The entries below are to be transcribed in full, without their images.

------ Information provided

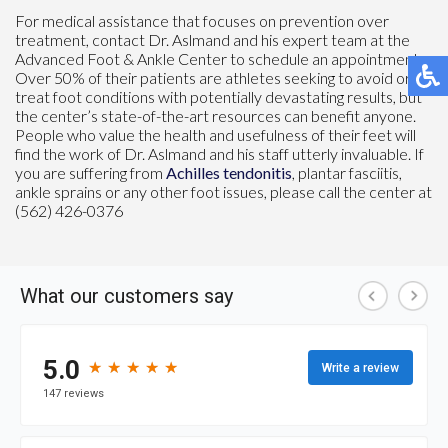
For medical assistance that focuses on prevention over
treatment, contact Dr. Aslmand and his expert team at the
Advanced Foot & Ankle Center to schedule an appointment.
Over 50% of their patients are athletes seeking to avoid or
treat foot conditions with potentially devastating results, but
the center’s state-of-the-art resources can benefit anyone.
People who value the health and usefulness of their feet will
find the work of Dr. Aslmand and his staff utterly invaluable. If
you are suffering from
Achilles tendonitis
, plantar fasciitis,
ankle sprains or any other foot issues, please call the center at
(562) 426-0376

------------

• Answer to the problem:
For medical assistance that focuses on prevention over
treatment, contact Dr. Aslmand and his expert team at the
Advanced Foot & Ankle Center to schedule an appointment.
Over 50% of their patients are athletes seeking to avoid or
treat foot conditions with potentially devastating results, but
the center’s state-of-the-art resources can benefit anyone.
People who value the health and usefulness of their feet will
find the work of Dr. Aslmand and his staff utterly invaluable. If
you are suffering from
Achilles tendonitis
, plantar fasciitis,
ankle sprains or any other foot issues, please call the center at
(562) 426-0376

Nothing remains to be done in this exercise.